National Water-Quality Assessment (NAWQA) Project
Past studies have detected pesticides in surface waters in all regions of the nation. Of the hundreds of pesticide compounds that have been used in the United States, however, only 98 pesticides and 20 pesticide transformation products were included as analytes in the reviewed studies. Of these 118 compounds, 76 were detected in one or more surface water sites in at least one study. In Figure 3, detection frequencies for herbicides and insecticides are compared with agricultural use. The detection frequencies shown are for compounds targeted at numerous sites in the reviewed studies. Absence of a pesticide in Figure 3 does not necessarily mean that it does not occur in surface waters, but often that it was not studied.
In general, herbicides have been detected more frequently than insecticides, consistent with the greater use of herbicides.
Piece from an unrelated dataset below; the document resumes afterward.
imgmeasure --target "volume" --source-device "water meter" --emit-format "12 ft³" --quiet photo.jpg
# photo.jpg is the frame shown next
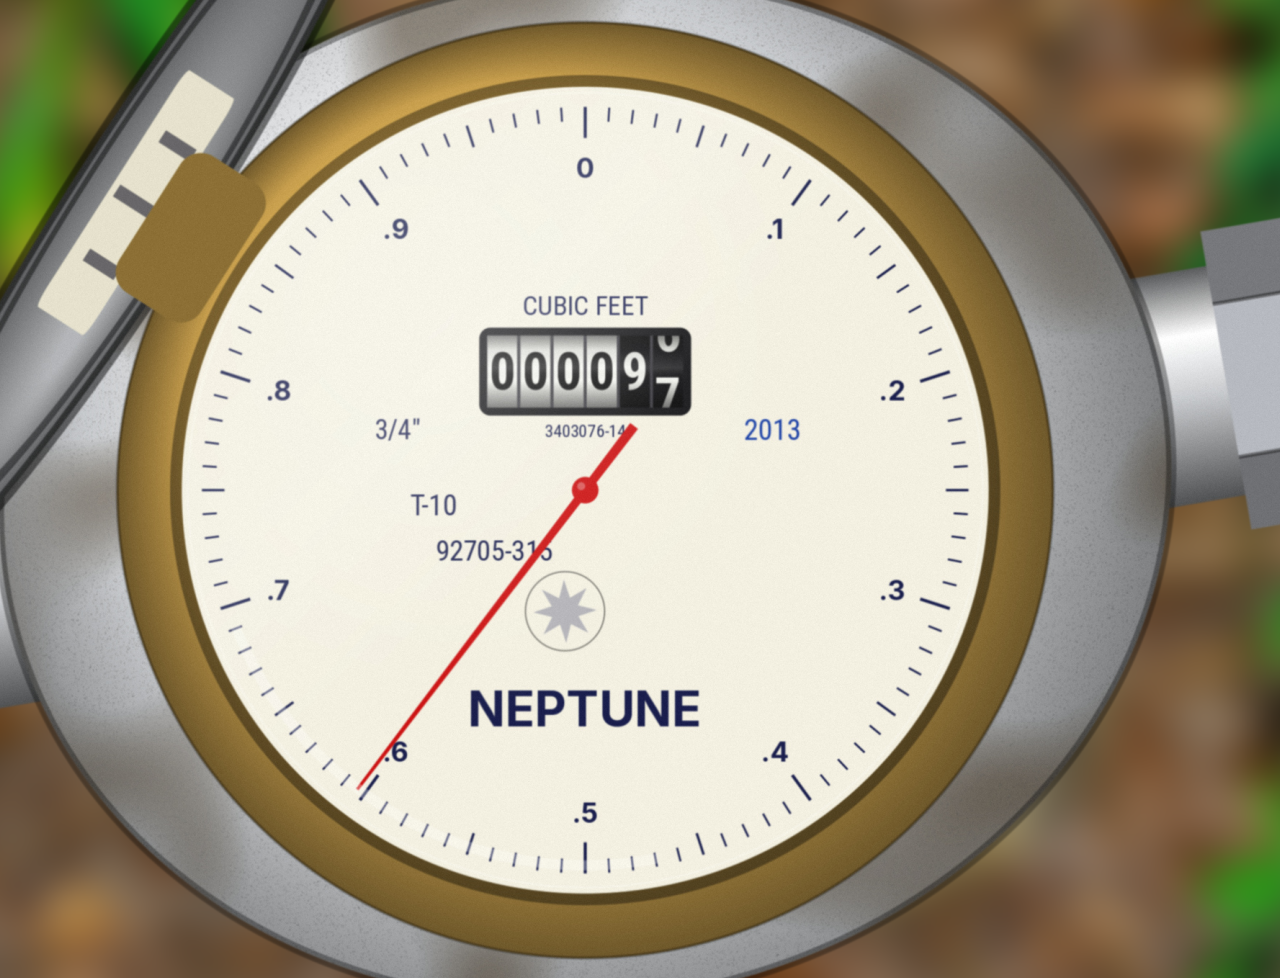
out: 96.60 ft³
The most frequently detected herbicides include several triazines (atrazine, cyanazine, and simazine), acetanilides (metolachlor and alachlor), and 2,4-D. These compounds are among the highest in current agricultural use. Trifluralin and butylate were detected less frequently, despite relatively high use. These are volatile compounds that are usually incorporated into the soil when applied -- two factors that reduce the likelihood of transport to surface waters.
Many of the insecticides studied were rarely detected because of low use. Some with relatively high use were rarely detected for other reasons. For example, toxaphene has a high detection limit and aldrin degrades to dieldrin after application. The most frequently detected insecticides that are currently used are carbofuran and diazinon. Some organochlorine compounds that are no longer used were among the most frequently detected insecticides. While many of these detections occurred in studies conducted in the 1960's and 1970's, these compounds have also been detected in surface waters in more recent studies. This results from their storage in the bed sediments of rivers and lakes and their continued inputs from the atmosphere and soil contaminated from past agricultural applications.
While data are sparse in some areas of the nation, pesticide occurrence in surface waters is relatively well documented in the Mississippi River Basin and other parts of the Midwest. Several large regional studies have been conducted recently in this area. These include a 1989-90 survey of 147 streams in the Midwest, a study of the Mississippi River and six major tributaries during 1991-92, and a 1992 study of 76 Midwestern reservoirs. In addition, several Lake Erie tributaries have been monitored from 1983 to the present. All of these studies targeted triazine and acetanilide herbicides, several pesticide transformation products, and insecticides and other herbicides used in the Midwest. Herbicides were detected at nearly all sites in these studies, with atrazine, metolachlor, alachlor, cyanazine, and deethylatrazine (an atrazine transformation product) detected most frequently. Maximum concentrations of these compounds were in the micrograms per liter range, with concentrations generally highest in the smallest rivers. Herbicides of other chemical classes and insecticides were observed less frequently and at much lower concentrations in these studies.